Au-delà de ce geste, qu’est-ce qui pourrait motiver cette sortie ?

Quand il a fait cette publication, il y a des gens qui l’ont appelé et il leur a dit qu’il a vu qu’un de mes managers s’appelaient Israël. Et la personne dont il parle habite ici aux Parcelles et il s’appelle Passy. Et il n’est pas un illuminati. Il ne connaît même pas la personne dont il parle. Il l’a vue sur ma liste d’amis, a vu que je communiquais avec lui et il a soutenu que ce dernier faisait partie des illuminatis. Il demande aussi pourquoi je travaille avec la fondation Prince Klaus. Pourquoi je ne travaillerais pas avec cette fondation. Cette fondation a produit le premier opéra africain auquel j’ai participé et dans lequel je suis le premier acteur africain. C’est sur ces éléments qu’il s’est basé pour dire ce qu’il a dit. Et pour lui, avec ma nomination à Afrimma, des acteurs organisant des choses aux USA ne peuvent pas venir dénicher Carlou D au Sénégal. Il pense que ce n’est pas possible. Ce qui signifie que malgré le fait que je l’ai toujours suivi et que j’ai aimé sa musique, il n’a jamais cru en lui. Ce qu’il pense n’est pas. Il pense que c’est parce que je fais partie d’un label américain qu’on m’a sélectionné pour Afrimma. C’est comme ça que fonctionnent les Sénégalais et je trouve ça dommage.

De manière générale, vous donnez l’impression de ne pas entretenir de rapports cordiaux avec les rappeurs même si dans votre dernier clip on voit Da Brains et Gaston. Qu’en est-il exactement ?

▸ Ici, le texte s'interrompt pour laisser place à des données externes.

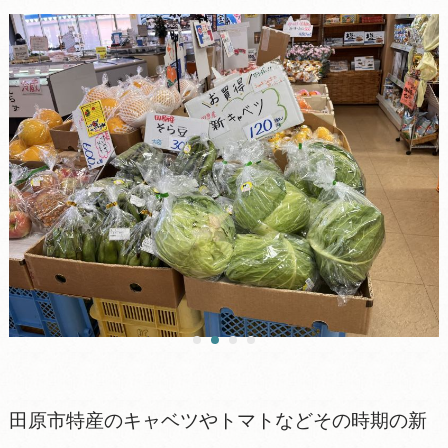
田原市特産のキャベツやトマトなどその時期の新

Je n’ai jamais eu de problèmes avec un rappeur sénégalais. S’il y a quelqu’un avec qui j’ai des problèmes, qu’il vienne le dire. Ce n’est pas vrai. Du plus âgé au plus petit, ils me respectent tous parce que je les respecte. Quand j’ai besoin de quelqu’un pour ma musique, je l’appelle. Si tu viens tant mieux, si tu ne viens pas, c’est ton problème. La preuve, pour en donner une, lors de mon spectacle l’année dernière au Grand-théâtre, j’ai invité tous les rappeurs. Mais la majeure partie n’est pas venue.

Pourquoi ?

Je ne sais pas. C’est leur problème. Moi, j’invite pour éviter des problèmes. J’ai invité Simon, Niit Dof et beaucoup d’autres qui ne sont pas venus. C’est leur problème. Moi, j’ai fait ce que j’avais à faire. J’ai invité Da Brains parce que quand Djiby a entendu la chanson, il l’a aimée et m’a appelé. On en a parlé et je me suis dit qu’il avait les mêmes feelings que moi sur cette chanson et je l’ai invité. Je lui ai dit qu’il nous fallait un autre et j’ai proposé Gaston qui pour moi est un Baye Fall. Et dès qu’on l’a appelé il a dit oui sans hésiter. C’est ainsi que j’ai choisi un jour pour l’enregistrement en studio et ils sont tous venus. Et c’est ça la musique sénégalaise. Il ne faut pas qu’on se sous-estime. On peut gagner n’importe quel prix sur l’international. Quand on fait attention à comment fonctionnent les autres, comment ils font passer leurs vidéos sur les grandes chaînes de musique alors que nous ne pouvons pas y accéder, on doit se poser des questions. Le problème, ce n’est pas les musiciens mais c’est la machine qui ne marche pas.